Transcribe every line of text in the rows below without changing anything. Leave the pictures out of your answer.

Items from a data source:
________________________________________

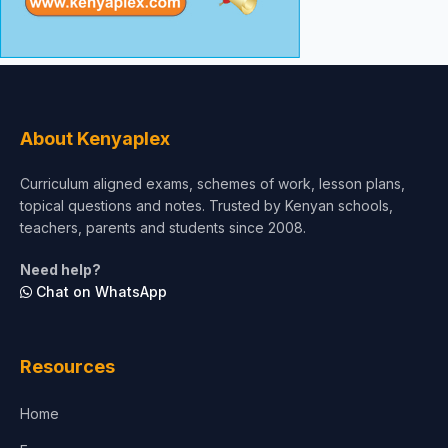
About Kenyaplex
Curriculum aligned exams, schemes of work, lesson plans,
topical questions and notes. Trusted by Kenyan schools,
teachers, parents and students since 2008.
Need help?
Chat on WhatsApp
Resources
Home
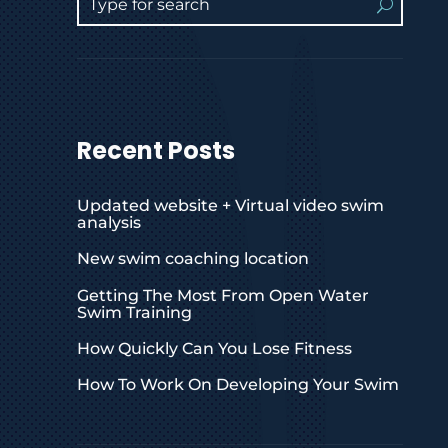
Recent Posts
Updated website + Virtual video swim
analysis
New swim coaching location
Getting The Most From Open Water
Swim Training
How Quickly Can You Lose Fitness
How To Work On Developing Your Swim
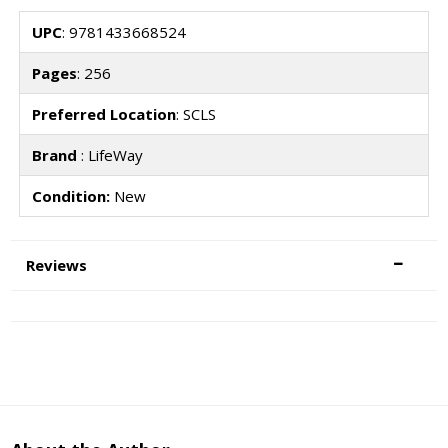
UPC
: 9781433668524
Pages
: 256
Preferred Location
: SCLS
Brand
: LifeWay
Condition:
New
Reviews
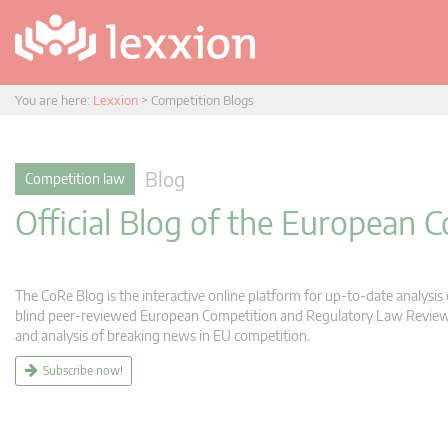
You are here:
Lexxion
>
Competition Blogs
Blog
Competition law
Official Blog of the European
The CoRe Blog is the interactive online platform for up-to-date analysi
blind peer-reviewed European Competition and Regulatory Law Review (C
and analysis of breaking news in EU competition.
Subscribe now!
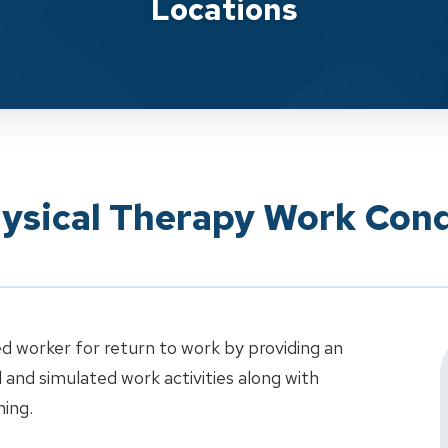
Locations
hysical Therapy Work Cond
d worker for return to work by providing an
al and simulated work activities along with
ning.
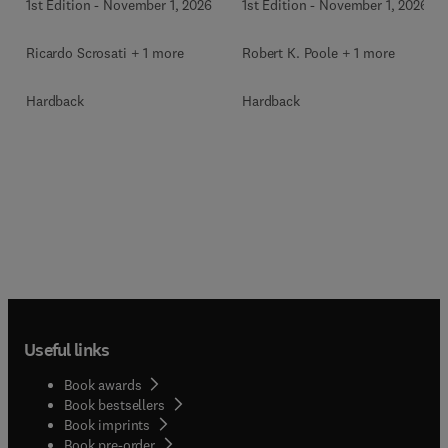
1st Edition
-
November 1, 2026
1st Edition
-
November 1, 2026
Ricardo Scrosati + 1 more
Robert K. Poole + 1 more
Hardback
Hardback
Useful links
Book awards
Book bestsellers
Book imprints
Book pre-order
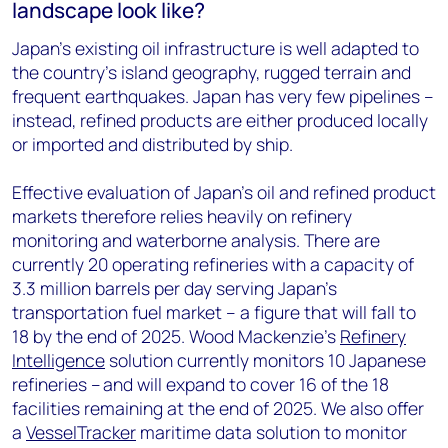
landscape look like?
Japan’s existing oil infrastructure is well adapted to
the country’s island geography, rugged terrain and
frequent earthquakes. Japan has very few pipelines –
instead, refined products are either produced locally
or imported and distributed by ship.
Effective evaluation of Japan’s oil and refined product
markets therefore relies heavily on refinery
monitoring and waterborne analysis. There are
currently 20 operating refineries with a capacity of
3.3 million barrels per day serving Japan’s
transportation fuel market – a figure that will fall to
18 by the end of 2025. Wood Mackenzie’s
Refinery
Intelligence
solution currently monitors 10 Japanese
refineries – and will expand to cover 16 of the 18
facilities remaining at the end of 2025. We also offer
a
VesselTracker
maritime data solution to monitor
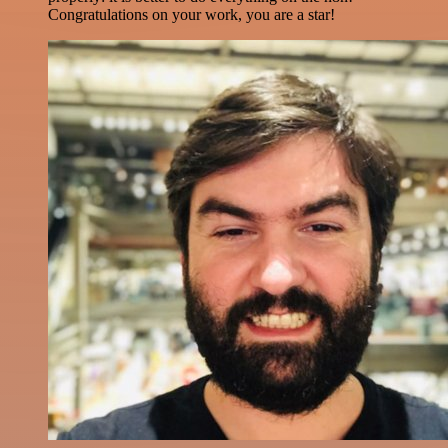
Congratulations on your work, you are a star!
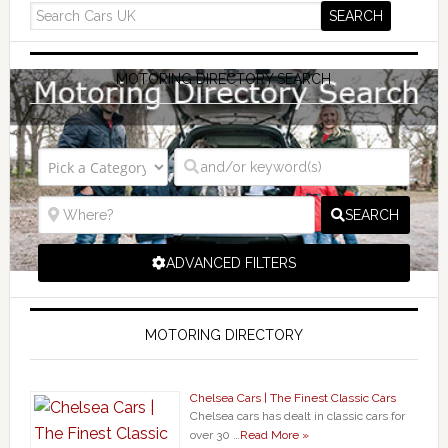
MOTORING DIRECTORY SEARCH
SEARCH
ADVANCED FILTERS
MOTORING DIRECTORY
Chelsea Cars | The Finest Classic Cars
Chelsea cars has dealt in classic cars for
over 30 …
Read More »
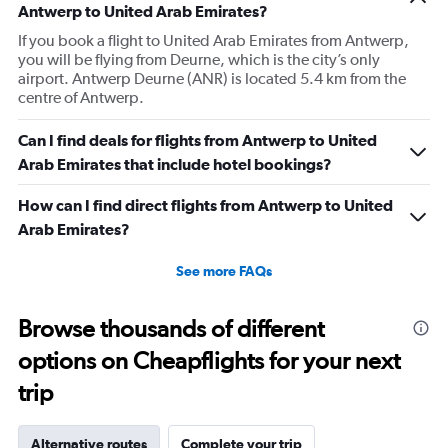
Antwerp to United Arab Emirates?
If you book a flight to United Arab Emirates from Antwerp,
you will be flying from Deurne, which is the city’s only
airport. Antwerp Deurne (ANR) is located 5.4 km from the
centre of Antwerp.
Can I find deals for flights from Antwerp to United
Arab Emirates that include hotel bookings?
How can I find direct flights from Antwerp to United
Arab Emirates?
See more FAQs
Browse thousands of different
options on Cheapflights for your next
trip
Alternative routes
Complete your trip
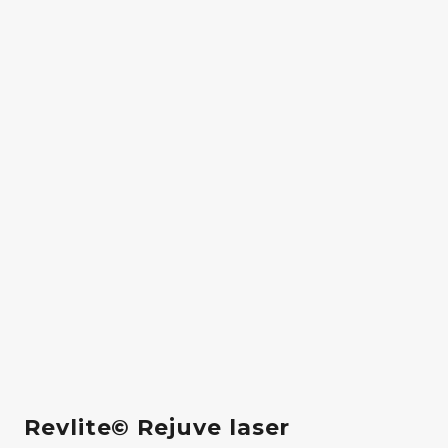
Revlite© Rejuve laser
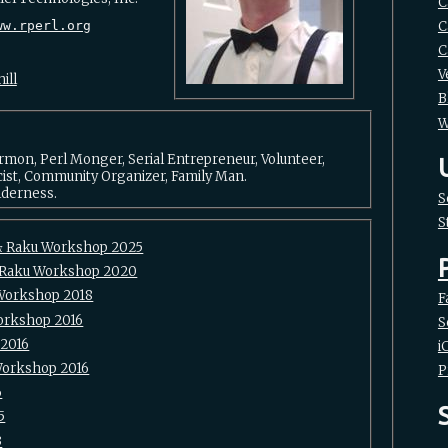
C
C
ww.rperl.org
C
V
ill
B
W
ormon, Perl Monger, Serial Entrepreneur, Volunteer,
cist, Community Organizer, Family Man.
lderness.
S
S
& Raku Workshop 2025
/Raku Workshop 2020
Workshop 2018
F
Workshop 2016
S
 2016
i
Workshop 2016
P
6
5
3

________________________________________

Worked solution
About Kenyaplex
Curriculum aligned exams, schemes of work, lesson plans,
topical questions and notes. Trusted by Kenyan schools,
teachers, parents and students since 2008.
Need help?
Chat on WhatsApp
Resources
Home
Recent Posts
Updated website + Virtual video swim
analysis
New swim coaching location
Getting The Most From Open Water
Swim Training
How Quickly Can You Lose Fitness
How To Work On Developing Your Swim
UPC
: 9781433668524
Pages
: 256
Preferred Location
: SCLS
Brand
: LifeWay
Condition:
New
Reviews
You are here:
Lexxion
>
Competition Blogs
Blog
Competition law
Official Blog of the European
The CoRe Blog is the interactive online platform for up-to-date analysi
blind peer-reviewed European Competition and Regulatory Law Review (C
and analysis of breaking news in EU competition.
Subscribe now!
Locations
hysical Therapy Work Cond
d worker for return to work by providing an
al and simulated work activities along with
ning.
1st Edition
-
November 1, 2026
1st Edition
-
November 1, 2026
Ricardo Scrosati + 1 more
Robert K. Poole + 1 more
Hardback
Hardback
Useful links
Book awards
Book bestsellers
Book imprints
Book pre-order
landscape look like?
Japan’s existing oil infrastructure is well adapted to
the country’s island geography, rugged terrain and
frequent earthquakes. Japan has very few pipelines –
instead, refined products are either produced locally
or imported and distributed by ship.
Effective evaluation of Japan’s oil and refined product
markets therefore relies heavily on refinery
monitoring and waterborne analysis. There are
currently 20 operating refineries with a capacity of
3.3 million barrels per day serving Japan’s
transportation fuel market – a figure that will fall to
18 by the end of 2025. Wood Mackenzie’s
Refinery
Intelligence
solution currently monitors 10 Japanese
refineries – and will expand to cover 16 of the 18
facilities remaining at the end of 2025. We also offer
a
VesselTracker
maritime data solution to monitor
Congratulations on your work, you are a star!
MOTORING DIRECTORY SEARCH
SEARCH
ADVANCED FILTERS
MOTORING DIRECTORY
Chelsea Cars | The Finest Classic Cars
Chelsea cars has dealt in classic cars for
over 30 …
Read More »
Antwerp to United Arab Emirates?
If you book a flight to United Arab Emirates from Antwerp,
you will be flying from Deurne, which is the city’s only
airport. Antwerp Deurne (ANR) is located 5.4 km from the
centre of Antwerp.
Can I find deals for flights from Antwerp to United
Arab Emirates that include hotel bookings?
How can I find direct flights from Antwerp to United
Arab Emirates?
See more FAQs
Browse thousands of different
options on Cheapflights for your next
trip
Alternative routes
Complete your trip
Revlite© Rejuve laser
C
C
ww.rperl.org
C
V
ill
B
W
ormon, Perl Monger, Serial Entrepreneur, Volunteer,
cist, Community Organizer, Family Man.
lderness.
S
S
& Raku Workshop 2025
/Raku Workshop 2020
Workshop 2018
F
Workshop 2016
S
 2016
i
Workshop 2016
P
6
5
3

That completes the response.